Exceptional key values: The special handling of the case k % 26 == 0 causes unexpected results:

print(cipher(messageToCipher: "abc xyz ABC XYZ", k: 26) ) // abc xyz ABC XYZ
print(cipher(messageToCipher: "abc xyz ABC XYZ", k: 52) ) // cde zab CDE ZAB

and is not needed.

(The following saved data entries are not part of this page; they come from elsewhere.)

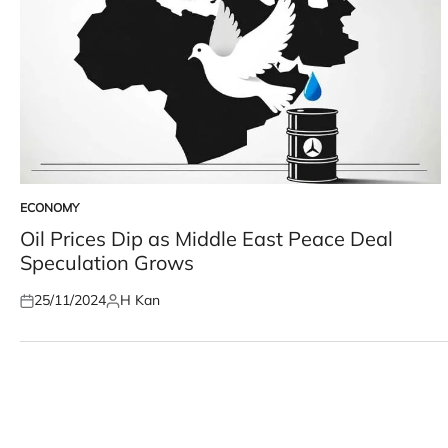
ECONOMY
POSTED
IN
Oil Prices Dip as Middle East Peace Deal
Speculation Grows
25/11/2024
H Kan
Posted
Posted
on
by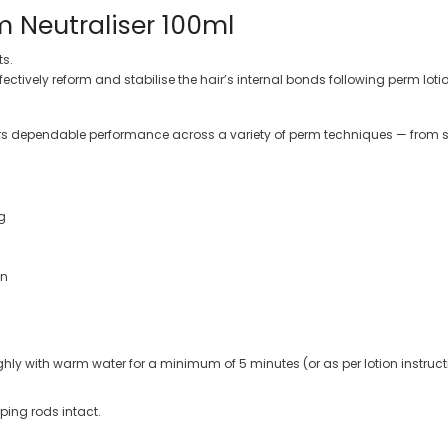
 Neutraliser 100ml
ts.
fectively reform and stabilise the hair’s internal bonds following perm lo
vers dependable performance across a variety of perm techniques — from so
g
on
hly with warm water for a minimum of 5 minutes (or as per lotion instruct
ping rods intact.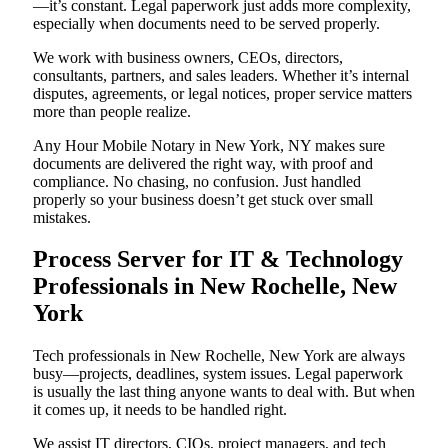
—it’s constant. Legal paperwork just adds more complexity,
especially when documents need to be served properly.
We work with business owners, CEOs, directors,
consultants, partners, and sales leaders. Whether it’s internal
disputes, agreements, or legal notices, proper service matters
more than people realize.
Any Hour Mobile Notary in New York, NY makes sure
documents are delivered the right way, with proof and
compliance. No chasing, no confusion. Just handled
properly so your business doesn’t get stuck over small
mistakes.
Process Server for IT & Technology
Professionals in New Rochelle, New
York
Tech professionals in New Rochelle, New York are always
busy—projects, deadlines, system issues. Legal paperwork
is usually the last thing anyone wants to deal with. But when
it comes up, it needs to be handled right.
We assist IT directors, CIOs, project managers, and tech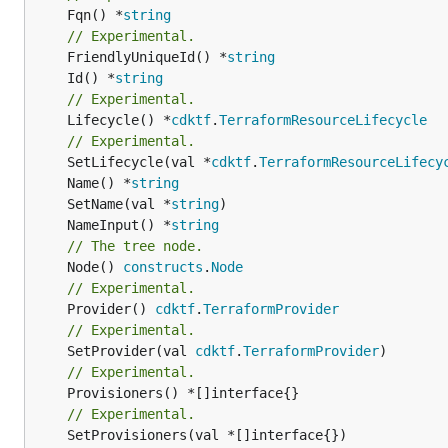
	Fqn() *
string
// Experimental.
	FriendlyUniqueId() *
string
	Id() *
string
// Experimental.
	Lifecycle() *
cdktf
.
TerraformResourceLifecycle
// Experimental.
	SetLifecycle(val *
cdktf
.
TerraformResourceLifecy
	Name() *
string
	SetName(val *
string
	NameInput() *
string
// The tree node.
	Node() 
constructs
.
Node
// Experimental.
	Provider() 
cdktf
.
TerraformProvider
// Experimental.
	SetProvider(val 
cdktf
.
TerraformProvider
// Experimental.
// Experimental.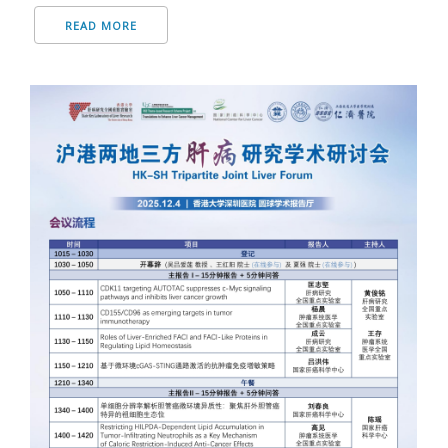
READ MORE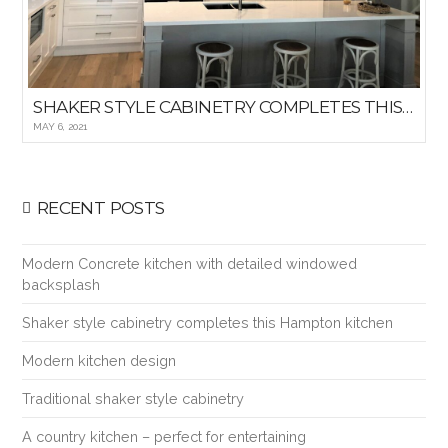
SHAKER STYLE CABINETRY COMPLETES THIS HAMPTON KITCHEN
MAY 6, 2021
RECENT POSTS
Modern Concrete kitchen with detailed windowed
backsplash
Shaker style cabinetry completes this Hampton kitchen
Modern kitchen design
Traditional shaker style cabinetry
A country kitchen – perfect for entertaining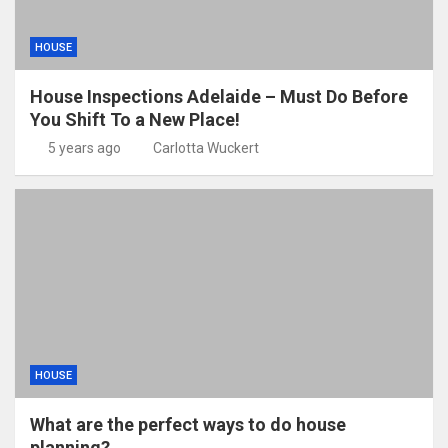
HOUSE
House Inspections Adelaide – Must Do Before
You Shift To a New Place!
5 years ago
Carlotta Wuckert
HOUSE
What are the perfect ways to do house
planning?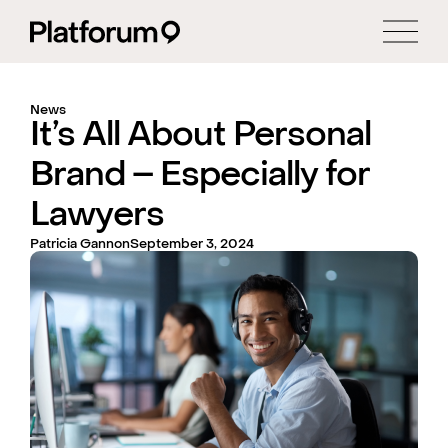
News
It’s All About Personal
Brand – Especially for
Lawyers
Patricia Gannon
September 3, 2024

Negative key values are not handled at all:

print(cipher(messageToCipher: "abc xyz ABC XYZ", k: -2) )   // _`a vwx ?@A VWX
print(cipher(messageToCipher: "abc xyz ABC XYZ", k: -200) )
// Fatal error: Negative value is not representable

Both issues can be solved by computing the remainder of k modulo 26, as a number in the range 0...25:

var value = k % 26
if value < 0 { value += 26 }

In addition, this computation can be done once, before entering the loop.

Other issues:

• I would use some different argument/variable names, e.g. message instead of messageToCipher (it is clear from the context and the function name that this string should be encrypted), or key instead of k.
• There are unnecessary parentheses, e.g. in

var pCode  = ((Int(code))  + (value))

• The usage of white space is not consistent, e.g. in

if (pCode  > 122 && (97<=code && code<=122)) || (pCode  > 90 && (65<=code && code<=90)) {

Summarizing the suggestions so far, we have

func cipher(message: String, key: Int) -> String {

var offset = key % 26
if offset < 0 { offset += 26 }

var encoded: [UInt8] = []
for code in message.utf8 {
if (65 <= code && code <= 90) || (97 <= code && code <= 122) {
var pCode  = Int(code) + offset
if (pCode > 122 && (97 <= code && code <= 122)) || (pCode > 90 && (65 <= code && code <= 90)) {
pCode -= 26
}
encoded.append(UInt8(pCode))
} else {
encoded.append(code)
}
}
return String(bytes: encoded, encoding: .utf8)!
}

Make it functional: If the encryption of a single character is moved to a separate function then one can apply this to the UTF-8 view with map():

func cipher(message: String, key: Int) -> String {

var offset = key % 26
if offset < 0 { offset += 26 }

func utf8encrypt(code: UInt8) -> UInt8 {
// ... compute and return encrypted character ...
}

return String(bytes: message.utf8.map(utf8encrypt), encoding: .utf8)!
}

Further suggestions:

• Use a switch-statement with range patterns instead of the if-conditions:

switch code {
case 65...90:
// ...
case 97...122:
// ...
default:
// ...
}

• Use constants instead of the literal numbers, e.g.

let letter_A = 65
let letter_Z = 90
let letter_a = 97
let letter_z = 122

so that a future reader of your code does not have to guess what the numbers stand for.